Distribution and Equity Agreement

 

As discussed in Note 4 above, the Company entered into a Distribution and Equity Acquisition Agreement with Marathon. The Company was appointed the exclusive distributor of the Products initially throughout Europe and on a non-exclusive basis wherever else lawfully permitted.

 

As consideration for its services, Company received: (a) a 33 1/3% equity interest or 5 million shares in Marathon as partial consideration for the Company’s distribution services; and (b) received cash of CAD $2,000,000, subject to repayment in Common Shares of the Company if it fails to meet certain performance milestones. The Company is entitled to receive an additional CAD $2,750,000 upon the Company’s receipt of gross sales of CAD $6,500,000 and an additional CAD $2,750,000 upon receipt of gross sales of CAD $13,000,000.

 

As discussed in Note 4, the Company attributed no value to the shares received in Marathon pursuant to (a) above.
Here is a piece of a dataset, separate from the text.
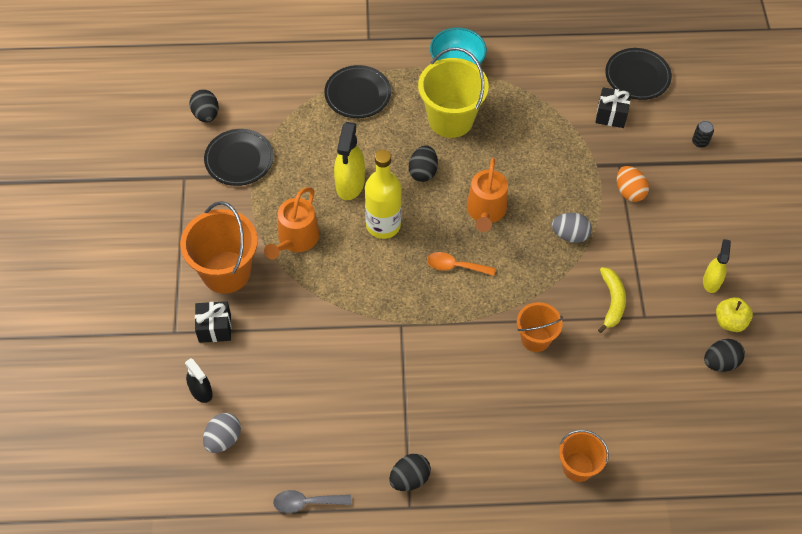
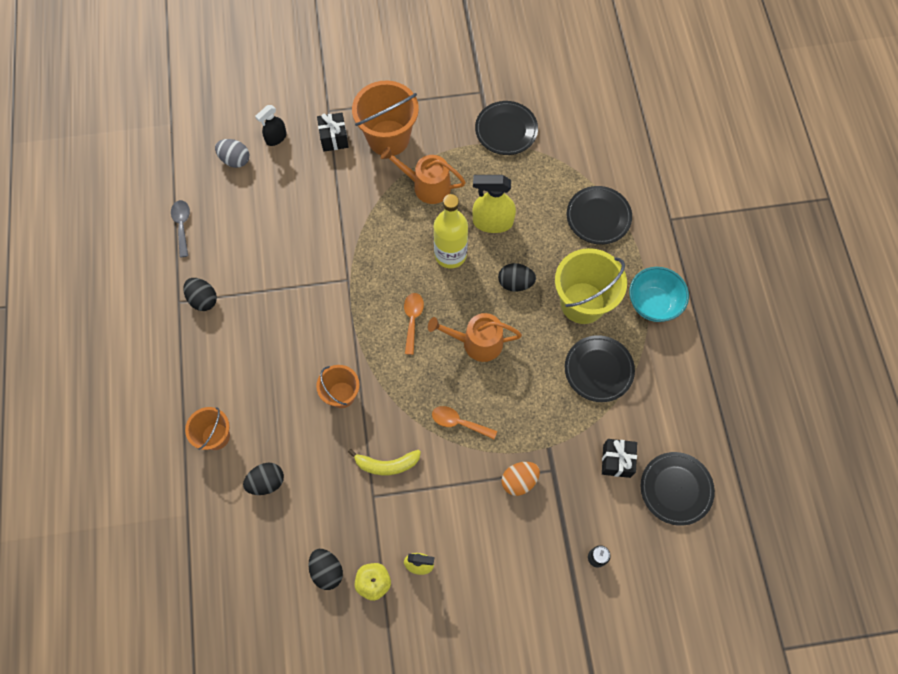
camera: 85 degrees right, 10 degrees up
(206, 115) = (551, 97): black egg -> black egg (266, 482)
(521, 116) = (598, 370): none -> black plate
(570, 235) = (459, 422): grey egg -> orange spoon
In relation to the CAD $ 2 million cash received noted in (b) above, the Company accounted for its obligation to issue a variable number of the Company’s Common Shares as Share-settled debt obligation in accordance with ASC 480 measured at fair value or the settlement amount of $1,554,590 (CAD $ 2 million). If settlement were to occur on June 30, 2018, the Company would be required to issue 328,500 Common Shares to settle its debt obligation. The Company could be obligated to potentially issue an unlimited number of common shares to settle its Share-settled debt obligation. If such events were to occur, the Company would be required to increase its authorized share capital and since increasing the authorized share capital is within the control of the Company, as our CEO controls greater than 50% of the outstanding common stock of the Company, the original classification of equity-classified financial instruments issued by the Company were not affected.

 

None of the above loans were made by any related parties.